- _Data extract_
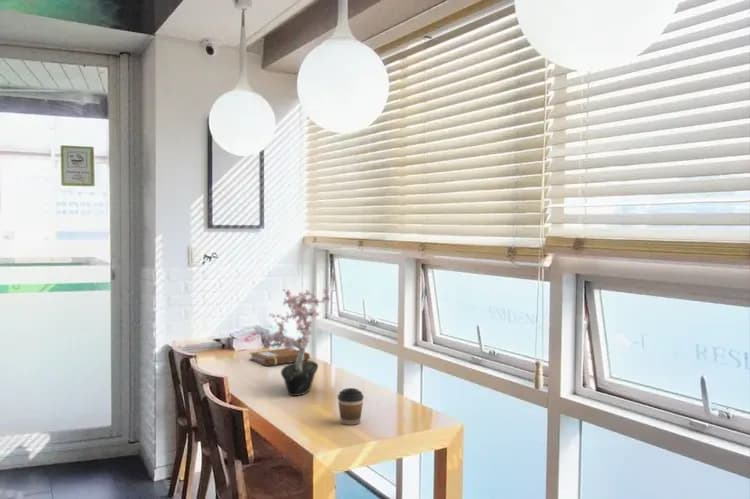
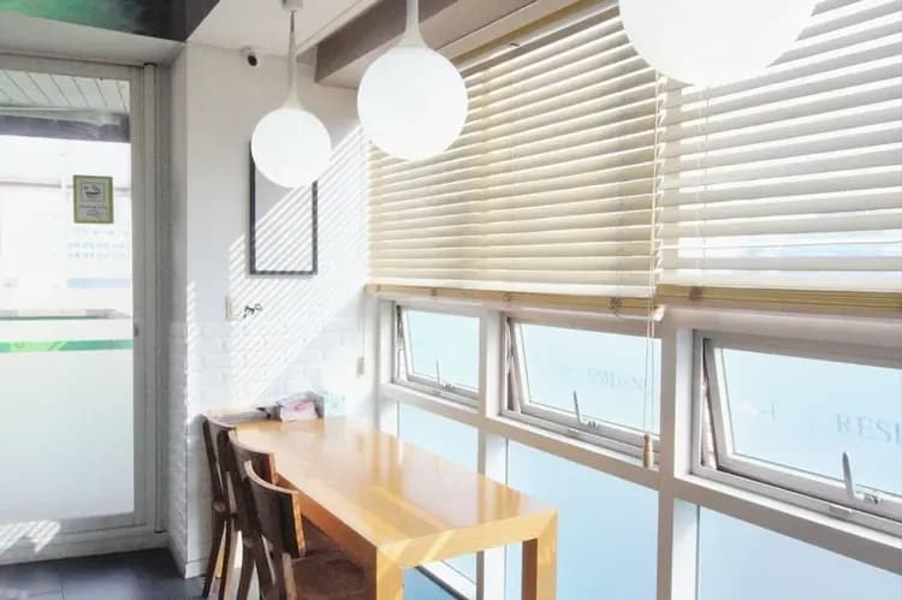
- potted plant [262,287,332,397]
- coffee cup [337,387,365,426]
- notebook [248,347,311,367]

- _Exercise goal_
Set down the material above as is, without any pictures.

- _Solution for this exercise_
- potted plant [262,287,332,397]
- coffee cup [337,387,365,426]
- notebook [248,347,311,367]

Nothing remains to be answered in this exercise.